Música clásica: ecos de un pasado glorioso por Javier Arroyo

Pongamos algo en claro: escuchar música clásica —detesto esta definición por muchas cuestiones, aún no encuentro una que le haga justicia; si alguien conoce una mejor, hágamelo saber. No cuentan, las también imprecisas: música culta (es la peor), música académica, música de concierto, etc, — no es aburrido, tampoco se necesita ser un conocedor, ni es elitista ni costoso. A la pobre le han hecho una fama muy injusta desde hace décadas. ¿Quiénes son los culpables? Pues muy fácil, la misma gente que se dedica a ella; ya sea interpretándola, gestionándola, creándola, etc. Desde hace más de un siglo imposiciones acartonadas de vestimenta, comportamiento, ideología y hasta una supuesta superioridad por dedicarse a ella, la han alejado del gran público. Y eso es una injusticia tremenda, porque todos somos herederos de esa música, nos pertenece, ya que es un legado cultural de la humanidad. Me pregunto si a Dvorak, Schumann o Sibelius, les hubiese gustado que en las salas donde se interpreta su música, estén medio vacías, sin público joven o infantil, con viejitos tiesos, vestidos como si estuviesen invitados a un banquete de la realeza. Eso obviamente espanta, repeliendo a un gran número de asistentes potenciales. Ahora imagínense, si además de todo lo anterior, te dijesen que no puedes aplaudir hasta que te sea permitido, que hay una serie de reglas que tienes que obedecer al dedillo, o peor aún, que no puedes pararte a bailar —si tu cuerpo te lo pide, estimulado por la música— gritar de emoción, o cualquier expresión corporal que denote excitación o felicidad.
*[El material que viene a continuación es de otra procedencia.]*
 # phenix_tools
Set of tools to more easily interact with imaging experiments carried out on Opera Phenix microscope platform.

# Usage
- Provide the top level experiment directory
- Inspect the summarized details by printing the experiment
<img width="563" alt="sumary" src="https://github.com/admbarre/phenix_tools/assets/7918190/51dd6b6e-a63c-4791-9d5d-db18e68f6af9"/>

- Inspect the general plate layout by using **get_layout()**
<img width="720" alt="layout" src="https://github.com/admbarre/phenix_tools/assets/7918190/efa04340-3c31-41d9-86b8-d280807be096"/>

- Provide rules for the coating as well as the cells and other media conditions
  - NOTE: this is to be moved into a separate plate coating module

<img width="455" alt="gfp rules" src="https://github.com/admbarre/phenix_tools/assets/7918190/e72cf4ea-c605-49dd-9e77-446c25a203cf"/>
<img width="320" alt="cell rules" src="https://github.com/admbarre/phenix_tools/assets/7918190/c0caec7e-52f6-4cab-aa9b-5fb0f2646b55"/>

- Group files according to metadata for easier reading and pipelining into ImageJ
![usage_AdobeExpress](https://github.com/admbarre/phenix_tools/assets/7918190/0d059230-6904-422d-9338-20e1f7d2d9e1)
Con tantas reglas ni aunque les pagaran irían.

         Es de entenderse, la cara de fuchi que ponen, cuando le dices a cualquier persona, que gozas de escuchar música clásica. Te perciben como alguien raro, sangrón, ñoño, inteligente —como si este último fuese un insulto—, culto y demás adjetivos. Y todo esto gracias, a la mala fama que le han impuesto, a una música que tiene todo menos, de lo que se le tacha. 
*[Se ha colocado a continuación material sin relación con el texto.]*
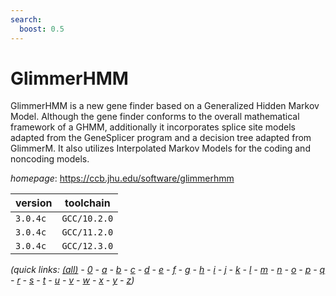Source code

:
 ```yaml
---
search:
  boost: 0.5
---
```

# GlimmerHMM

GlimmerHMM is a new gene finder based on a Generalized Hidden Markov Model.  Although the gene finder conforms to the overall mathematical framework of a GHMM, additionally  it incorporates splice site models adapted from the GeneSplicer program and a decision tree adapted  from GlimmerM. It also utilizes Interpolated Markov Models for the coding and noncoding models.

*homepage*: <https://ccb.jhu.edu/software/glimmerhmm>

version | toolchain
--------|----------
``3.0.4c`` | ``GCC/10.2.0``
``3.0.4c`` | ``GCC/11.2.0``
``3.0.4c`` | ``GCC/12.3.0``


*(quick links: [(all)](../index.md) - [0](../0/index.md) - [a](../a/index.md) - [b](../b/index.md) - [c](../c/index.md) - [d](../d/index.md) - [e](../e/index.md) - [f](../f/index.md) - [g](../g/index.md) - [h](../h/index.md) - [i](../i/index.md) - [j](../j/index.md) - [k](../k/index.md) - [l](../l/index.md) - [m](../m/index.md) - [n](../n/index.md) - [o](../o/index.md) - [p](../p/index.md) - [q](../q/index.md) - [r](../r/index.md) - [s](../s/index.md) - [t](../t/index.md) - [u](../u/index.md) - [v](../v/index.md) - [w](../w/index.md) - [x](../x/index.md) - [y](../y/index.md) - [z](../z/index.md))*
         Habrá que poner algo en contexto: la música llamada “clásica” era el pop de esas épocas. Era la música más popular. Beethoven, Mozart, Schubert, Brahms, Tchaikovsky, Mahler, Rajmáninov, Paganini, Liszt, eran los rockstars de su tiempo. Las personas comentaban: “oye, ¿ya escuchaste la nueva ópera de Puccini?” Como ahora decimos si ya escuchamos la nueva canción de Lady Gaga. Auditorios repletos de oídos deseosos por escuchar la nueva sinfonía de su compositor predilecto —que varios dirigían sus mismas obras—, teniendo giras de cien conciertos por año, contratos millonarios (algunos de ellos como Verdi), firmas de autógrafos —y como en esas épocas no existía la música grabada, les firmaban las partituras con sus composiciones—, convivencias con sus fans. Todo lo que hoy vive una bandita de medio pelo —con 30,000 oyentes mensuales en Spotify, 40, 000 seguidores en Instagram— lo vivieron ellos. Tenían agentes —managers, ahora—, contadores, abogados, secretarios, etc. Toda una industria como lo es hoy día.  Claro que también existieron los independientes.

         Los invito acercarse a esta música tan maravillosa, déjense sorprender por todo lo que les tiene que contar. Vayan a los conciertos, vívanla como cualquier otro género musical. Si quieren aplaudir, aplaudan, si les nace bailar, bailen, si les nace gritar, griten. Quítense toda idea negativa que tengan sobre ella y denle una nueva oportunidad. Y ya que estén enamorados de ella, háganle un favor: recomiéndenla con sus amigos y familiares, invítenlos a conciertos y así, todos juntos, le vamos quitando toda esa patina nefasta y maloliente, en la que la han tenido envuelta.